- **Problem statement**
Omitting the images, transcribe the records below exactly as they stand.

* * * * * * * * *

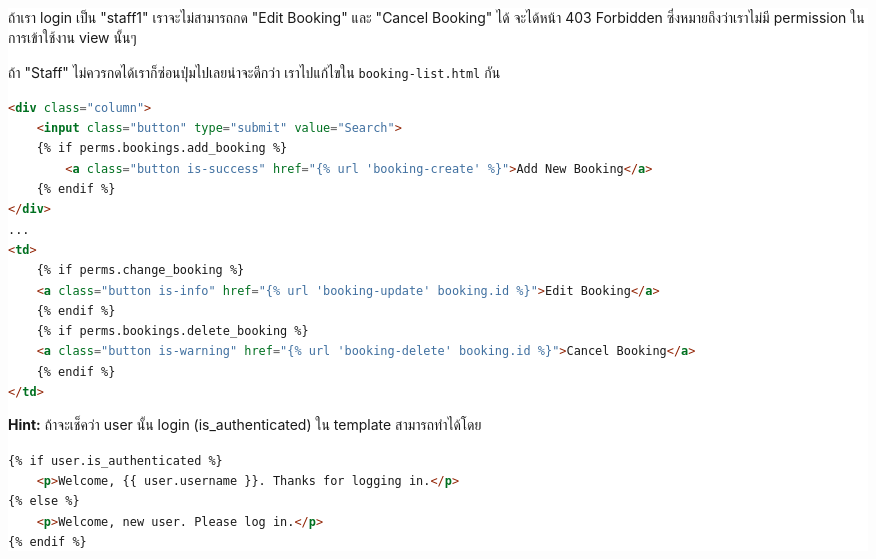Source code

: ถ้าเรา login เป็น "staff1" เราจะไม่สามารถกด "Edit Booking" และ "Cancel Booking" ได้ จะได้หน้า 403 Forbidden ซึ่งหมายถึงว่าเราไม่มี permission ในการเข้าใช้งาน view นั้นๆ

ถ้า "Staff" ไม่ควรกดได้เราก็ซ่อนปุ่มไปเลยน่าจะดีกว่า เราไปแก้ไขใน `booking-list.html` กัน

```html
<div class="column">
    <input class="button" type="submit" value="Search">
    {% if perms.bookings.add_booking %}
        <a class="button is-success" href="{% url 'booking-create' %}">Add New Booking</a>
    {% endif %}
</div>
...
<td>
    {% if perms.change_booking %}
    <a class="button is-info" href="{% url 'booking-update' booking.id %}">Edit Booking</a>
    {% endif %}
    {% if perms.bookings.delete_booking %}
    <a class="button is-warning" href="{% url 'booking-delete' booking.id %}">Cancel Booking</a>
    {% endif %}
</td>
```

**Hint:** ถ้าจะเช็คว่า user นั้น login (is_authenticated) ใน template สามารถทำได้โดย

```html
{% if user.is_authenticated %}
    <p>Welcome, {{ user.username }}. Thanks for logging in.</p>
{% else %}
    <p>Welcome, new user. Please log in.</p>
{% endif %}
```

* * * * * * * * *

- **Exercise answer**
Source code

: ถ้าเรา login เป็น "staff1" เราจะไม่สามารถกด "Edit Booking" และ "Cancel Booking" ได้ จะได้หน้า 403 Forbidden ซึ่งหมายถึงว่าเราไม่มี permission ในการเข้าใช้งาน view นั้นๆ

ถ้า "Staff" ไม่ควรกดได้เราก็ซ่อนปุ่มไปเลยน่าจะดีกว่า เราไปแก้ไขใน `booking-list.html` กัน

```html
<div class="column">
    <input class="button" type="submit" value="Search">
    {% if perms.bookings.add_booking %}
        <a class="button is-success" href="{% url 'booking-create' %}">Add New Booking</a>
    {% endif %}
</div>
...
<td>
    {% if perms.change_booking %}
    <a class="button is-info" href="{% url 'booking-update' booking.id %}">Edit Booking</a>
    {% endif %}
    {% if perms.bookings.delete_booking %}
    <a class="button is-warning" href="{% url 'booking-delete' booking.id %}">Cancel Booking</a>
    {% endif %}
</td>
```

**Hint:** ถ้าจะเช็คว่า user นั้น login (is_authenticated) ใน template สามารถทำได้โดย

```html
{% if user.is_authenticated %}
    <p>Welcome, {{ user.username }}. Thanks for logging in.</p>
{% else %}
    <p>Welcome, new user. Please log in.</p>
{% endif %}
```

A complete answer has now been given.